Virtual art gallery features female artists, celebrates legendary Texas culture
Texas is a unique and amazing state no matter where you go. Whether it’s the unforgettable shape of our great state or the incredible, resilient people who make it up, Texas is where it’s at. The Western Gallery wanted to highlight this in their latest exhibition, “Texas Women.”
The exhibition features works from an all-female, all-Texan group of artists. Why? The Western Gallery says it’s because of underrepresentation of women in the art world.
“Women are every bit as worthy of the critical and popular attention that men have long enjoyed, but this discrepancy remains. This realization presents an opportunity to embrace, lift up and recontextualize Texas Women, to reinterpret the legend of this great state through the eyes of its female citizens and to recognize them for their work, which is second to none,” gallery Director and Curator George Irwin says.

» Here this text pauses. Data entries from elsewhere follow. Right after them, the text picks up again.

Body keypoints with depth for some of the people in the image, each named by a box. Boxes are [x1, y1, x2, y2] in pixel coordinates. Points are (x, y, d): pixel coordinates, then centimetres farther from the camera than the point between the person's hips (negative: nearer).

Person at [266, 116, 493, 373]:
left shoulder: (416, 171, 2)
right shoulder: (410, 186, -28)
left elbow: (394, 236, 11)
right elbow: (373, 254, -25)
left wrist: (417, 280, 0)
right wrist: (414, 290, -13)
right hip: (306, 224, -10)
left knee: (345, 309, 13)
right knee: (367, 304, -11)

The gallery consists of works from 19 artists, including Lucile Wedeking, Lida Steves Plummer, Anna Sophia Lagos, Felice House and others.
Wedeking’s piece, “In Good Company,” starts the gallery off strong with Wedeking’s depiction of a cowgirl atop an orange and white horse surrounded by rugged terrain and nopales, or cacti. Mysterious yet beautiful, it is a stand-out piece The cowgirl is unidentified, with the wide brim of her white Stetson shielding her face.
We don’t know where in Texas she is or what time period. Although the land is rugged and unforgiving, she seems to be at ease, radiating a calmness only someone familiar with the land would have. She’s at home.
Other exhibition pieces also exude this calming beauty of the land I call home. Artists take everyday Texas symbols — the cacti, the longhorn, the cowboy or cowgirl — and make viewers focus on them. There are no cities in any of the pieces; it’s as if it were the 1800s and Texas was still largely unpopulated. No hustle and bustle except the sound of cattle grazing.
“As Within, So Without” by San Antonio native Lida Steves Plummer features a larger-than-life sized cactus, likely a saguaro, which is the largest in the U.S. at an average of 40 feet tall. Plummer’s work captures the size of the saguaro perfectly, while bringing in a bold yet not overpowering shade of yellow into the piece. Saguaros are usually green, so the addition of yellow mixed with Plummer’s mirrored shading make it feel like you awoke in the desert at golden hour after resting your eyes.
“Heat” by Alice Leese reminds me of the work it takes to maintain this great land. My grandpa used to be a cowboy, and though I never got to meet him, I see him in this group of anonymous vaqueros, working hard in the brutal Texas sun to bring home a weekly income.
There’s something symbolic about a gallery consisting strictly of female works. Women are the bearers of children, those who bring life into the world. Without women, there would be no artists, and in turn no art. No Texas.